TJRN: Rejeitada revogação de prisão para acusada de pertencer à quadrilha que explodia caixas eletrônicos

A Câmara Criminal do TJRN negou o pedido formulado pela defesa de Lorena Lopes Santos Gualter, acusada de integrar uma quadrilha especializada em explosões a caixas eletrônicos, no Rio Grande do Norte e em outros estados. Os advogados, representados na sustentação oral por Allan Clayton Pereira de Almeida, alegaram um suposto constrangimento ilegal e que, desta forma, fosse revogada a prisão preventiva determinada pela 5ª Vara Criminal de Natal. O pleito foi negado à unanimidade de votos.

A defesa alegou, dentre outros pontos, que houve um “flagrante sem flagrante”, com base no artigo 313 do Código de Processo Penal, que exige elementos necessários para a efetivação da custódia. Segundo a defesa, o dispositivo se aplicaria, já que não há provas de seu envolvimento. “Ela foi presa por porte ilegal de artefato explosivo sem estar em posse do artefato”, defendeu Allan Clayton.

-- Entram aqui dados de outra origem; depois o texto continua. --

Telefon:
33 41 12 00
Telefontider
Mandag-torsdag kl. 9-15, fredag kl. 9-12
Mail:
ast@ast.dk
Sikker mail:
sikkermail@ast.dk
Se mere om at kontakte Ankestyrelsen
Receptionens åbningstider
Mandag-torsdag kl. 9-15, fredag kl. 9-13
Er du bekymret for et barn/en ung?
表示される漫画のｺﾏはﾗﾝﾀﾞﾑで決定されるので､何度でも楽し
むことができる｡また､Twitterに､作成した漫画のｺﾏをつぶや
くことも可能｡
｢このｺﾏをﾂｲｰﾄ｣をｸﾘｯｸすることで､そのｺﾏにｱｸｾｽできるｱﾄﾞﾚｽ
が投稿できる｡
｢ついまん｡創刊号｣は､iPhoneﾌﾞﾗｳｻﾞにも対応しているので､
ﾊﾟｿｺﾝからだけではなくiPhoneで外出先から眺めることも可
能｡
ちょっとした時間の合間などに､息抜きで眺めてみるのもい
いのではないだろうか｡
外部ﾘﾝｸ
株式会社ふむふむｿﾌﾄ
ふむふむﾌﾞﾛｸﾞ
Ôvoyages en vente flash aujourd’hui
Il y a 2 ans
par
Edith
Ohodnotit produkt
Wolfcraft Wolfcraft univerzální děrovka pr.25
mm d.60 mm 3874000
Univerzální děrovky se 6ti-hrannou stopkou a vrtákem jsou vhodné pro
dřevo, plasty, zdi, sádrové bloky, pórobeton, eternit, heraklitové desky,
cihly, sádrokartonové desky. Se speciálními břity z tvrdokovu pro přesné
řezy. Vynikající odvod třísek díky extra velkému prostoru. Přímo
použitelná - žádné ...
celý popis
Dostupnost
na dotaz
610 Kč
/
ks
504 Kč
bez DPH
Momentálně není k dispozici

Lorena Santos Gualter foi presa em 2016 com mais cinco pessoas, em três pontos distintos da cidade, por suposto envolvimento a ataques a caixas eletrônicos no Rio Grande do Norte. O grupo foi preso com diversas bananas de dinamite, utensílios para os arrombamentos e uma máquina para lavar o dinheiro roubado. A quadrilha, segundo a polícia, tinha pessoas do Rio Grande do Norte e em outros estados do Nordeste.

O caso foi julgado nesta terça-feira, 7, pelo órgão julgador, que aguardava o voto vista do juiz convocado Ricardo Procópio Bandeira de Melo, que pediu, na sessão anterior, um reexame da matéria. No entanto, após o voto vista, acompanhou o relator, desembargador Saraiva Sobrinho, o qual definiu que há elementos concretos e justificadores para a manutenção da prisão preventiva da acusada.